Collected data entries

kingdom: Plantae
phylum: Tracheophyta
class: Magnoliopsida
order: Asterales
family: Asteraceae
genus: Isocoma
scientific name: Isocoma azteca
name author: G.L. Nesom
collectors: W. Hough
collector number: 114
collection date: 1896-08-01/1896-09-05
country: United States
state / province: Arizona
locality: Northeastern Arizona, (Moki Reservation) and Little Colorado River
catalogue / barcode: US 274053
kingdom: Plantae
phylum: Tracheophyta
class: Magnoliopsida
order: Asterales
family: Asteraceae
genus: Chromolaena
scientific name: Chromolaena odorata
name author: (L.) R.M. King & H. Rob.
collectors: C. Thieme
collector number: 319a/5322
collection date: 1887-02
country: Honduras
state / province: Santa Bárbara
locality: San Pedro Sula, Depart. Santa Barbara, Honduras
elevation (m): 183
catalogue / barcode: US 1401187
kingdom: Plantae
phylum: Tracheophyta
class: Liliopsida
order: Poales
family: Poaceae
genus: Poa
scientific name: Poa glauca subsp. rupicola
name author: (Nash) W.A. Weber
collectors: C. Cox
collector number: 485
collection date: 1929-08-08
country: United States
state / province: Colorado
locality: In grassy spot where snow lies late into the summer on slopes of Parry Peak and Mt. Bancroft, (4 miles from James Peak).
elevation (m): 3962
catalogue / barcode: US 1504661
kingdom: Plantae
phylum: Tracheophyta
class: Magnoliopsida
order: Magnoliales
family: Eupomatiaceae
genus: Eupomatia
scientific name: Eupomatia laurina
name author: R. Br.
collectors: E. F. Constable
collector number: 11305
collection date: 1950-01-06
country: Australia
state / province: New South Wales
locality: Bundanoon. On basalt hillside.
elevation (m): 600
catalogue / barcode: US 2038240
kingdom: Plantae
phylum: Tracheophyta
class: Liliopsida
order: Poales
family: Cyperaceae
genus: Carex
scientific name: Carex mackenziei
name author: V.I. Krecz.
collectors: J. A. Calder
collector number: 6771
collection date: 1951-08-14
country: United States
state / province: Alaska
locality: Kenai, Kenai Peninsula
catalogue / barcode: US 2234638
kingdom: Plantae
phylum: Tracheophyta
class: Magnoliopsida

• **Written task**: Rewrite every one of these records with "collection date" swapped for "date collected" and everything else unchanged.

• **Solution for this problem**:
kingdom: Plantae
phylum: Tracheophyta
class: Magnoliopsida
order: Asterales
family: Asteraceae
genus: Isocoma
scientific name: Isocoma azteca
name author: G.L. Nesom
collectors: W. Hough
collector number: 114
date collected: 1896-08-01/1896-09-05
country: United States
state / province: Arizona
locality: Northeastern Arizona, (Moki Reservation) and Little Colorado River
catalogue / barcode: US 274053
kingdom: Plantae
phylum: Tracheophyta
class: Magnoliopsida
order: Asterales
family: Asteraceae
genus: Chromolaena
scientific name: Chromolaena odorata
name author: (L.) R.M. King & H. Rob.
collectors: C. Thieme
collector number: 319a/5322
date collected: 1887-02
country: Honduras
state / province: Santa Bárbara
locality: San Pedro Sula, Depart. Santa Barbara, Honduras
elevation (m): 183
catalogue / barcode: US 1401187
kingdom: Plantae
phylum: Tracheophyta
class: Liliopsida
order: Poales
family: Poaceae
genus: Poa
scientific name: Poa glauca subsp. rupicola
name author: (Nash) W.A. Weber
collectors: C. Cox
collector number: 485
date collected: 1929-08-08
country: United States
state / province: Colorado
locality: In grassy spot where snow lies late into the summer on slopes of Parry Peak and Mt. Bancroft, (4 miles from James Peak).
elevation (m): 3962
catalogue / barcode: US 1504661
kingdom: Plantae
phylum: Tracheophyta
class: Magnoliopsida
order: Magnoliales
family: Eupomatiaceae
genus: Eupomatia
scientific name: Eupomatia laurina
name author: R. Br.
collectors: E. F. Constable
collector number: 11305
date collected: 1950-01-06
country: Australia
state / province: New South Wales
locality: Bundanoon. On basalt hillside.
elevation (m): 600
catalogue / barcode: US 2038240
kingdom: Plantae
phylum: Tracheophyta
class: Liliopsida
order: Poales
family: Cyperaceae
genus: Carex
scientific name: Carex mackenziei
name author: V.I. Krecz.
collectors: J. A. Calder
collector number: 6771
date collected: 1951-08-14
country: United States
state / province: Alaska
locality: Kenai, Kenai Peninsula
catalogue / barcode: US 2234638
kingdom: Plantae
phylum: Tracheophyta
class: Magnoliopsida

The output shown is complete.